Referente as armaduras, achei o menor dos problemas. Mas ao assistir, descobri que elas serviram para maquiar o orçamento, principalmente na questão de Capacete Fechado (o do Ikki, que é risível de gigante), para assim poderem trabalhar melhor o CGI e ficar o menos “bonecão” possível. Seria essa a melhor escolha? Ou seria melhor armaduras mais abertas e trabalhar mais as lutas com os atores, que por sinal, as que não estão vestindo as armaduras, são as melhores no sentido de coreografia.

Mitologia e Falta de Identidade

E a parte que nos toca? Como ficou a mitologia e o trabalho do Cosmo? Resumido a uma conversa no café da manhã. A mitologia não foi construída e temos mais o tratamento do Cosmo como algo mais próximo de uma “centelha divina” espalhada por crianças no mundo inteiro. Não há nenhuma citação ao Santuário ou passagens históricas, o que dariam mais profundidade e construção de mundo. Isso se resolveria com alguns minutos de conversa, e não diálogos picotados em frases prontas.

Se em parte a escala de cinza era para agradar os marmanjões de 30 e 40 anos, qual o sentido de uma classificação indicativa de 12 anos? Não está claro para quem o filme foi apresentado, já que não vejo crianças sendo atraídas por um filme deste estilo, talvez uma estética mais próxima de um SS Omega seria mais indicado. Já voltado para os adultos, com os problemas apresentados acima, em especial com o roteiro, não há nenhuma complexidade ou profundidade para a criação de um vínculo. Um filme passivo, sem expressão e sem coração.

Voltando para a parte nostálgica: o que mais te faz lembrar da franquia? As músicas! Praticamente todas as produções animadas contavam com uma trilha sonora envolvente e marcante, e estávamos contando com isso, não é mesmo?

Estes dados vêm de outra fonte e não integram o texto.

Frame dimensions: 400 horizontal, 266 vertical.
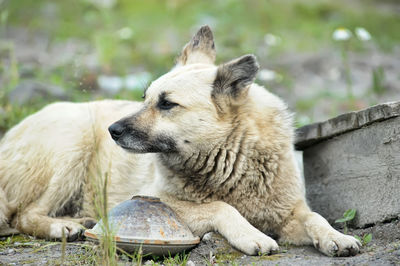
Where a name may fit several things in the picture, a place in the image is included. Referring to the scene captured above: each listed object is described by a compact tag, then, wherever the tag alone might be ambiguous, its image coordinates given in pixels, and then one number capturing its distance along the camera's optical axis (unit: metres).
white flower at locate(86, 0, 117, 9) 16.60
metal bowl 5.83
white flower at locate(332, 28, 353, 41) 11.09
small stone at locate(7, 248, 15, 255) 6.60
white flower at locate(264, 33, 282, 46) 15.79
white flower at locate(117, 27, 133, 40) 16.36
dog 6.84
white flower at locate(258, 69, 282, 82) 12.16
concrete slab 6.95
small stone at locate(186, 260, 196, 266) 5.86
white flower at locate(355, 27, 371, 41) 10.93
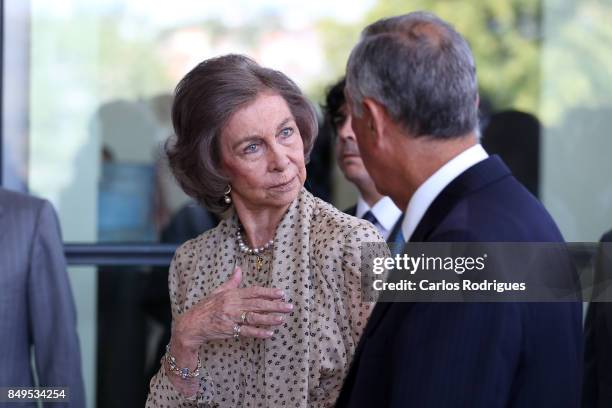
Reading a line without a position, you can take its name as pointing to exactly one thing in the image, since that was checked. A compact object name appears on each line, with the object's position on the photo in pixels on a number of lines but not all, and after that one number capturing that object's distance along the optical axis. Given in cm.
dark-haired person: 666
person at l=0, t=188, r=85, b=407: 634
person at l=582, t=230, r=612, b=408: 555
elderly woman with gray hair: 475
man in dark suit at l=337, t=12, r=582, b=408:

Mas parece que a TOEI ou algum produtor não quis atrelar a nada feito no passado, já que tivemos pequenos resquícios de temas clássicos como Pegasus Fantasy; no mais, uma trilha esquecível e feita por virgulas sonoras genéricas.

Mais que uma Adaptação, uma Inspiração

Os Cavaleiros do Zodíaco – Saint Seiya: O Começo é um filme de ação que pode divertir. De fato, não me senti cansado nas quase duas horas, já que estava comprometido e curioso para tudo que era apresentado. No mais, o shonen de lutinha traz referências de Cavaleiros do Zodíaco, mas não veste a camisa, se é que me entendem. Não há a “alma”, não há mitologia, não há companheirismo, não há dramalhão e por mais que tenha esforço de alguns atores como Mark Dacascos (Mylock) e Mackenyu (que adoro em outros filmes), não é suficiente nem para se chamar de uma Adaptação.

Pode-se dizer que o filme tenha elementos da série clássica, de Omega e até da animação recentemente lançada pela Netflix (e que agora pertence a Crunchyroll), mas por questão de se ter uma incoerência criativa, sem um objetivo claro dos produtores, o live-action se torna uma caricatura de si mesmo, uma inspiração genérica como uma armadura sem corpo. Mas há algo inquestionável no ponto de vista positivo: é melhor que Dragon Ball Evolution!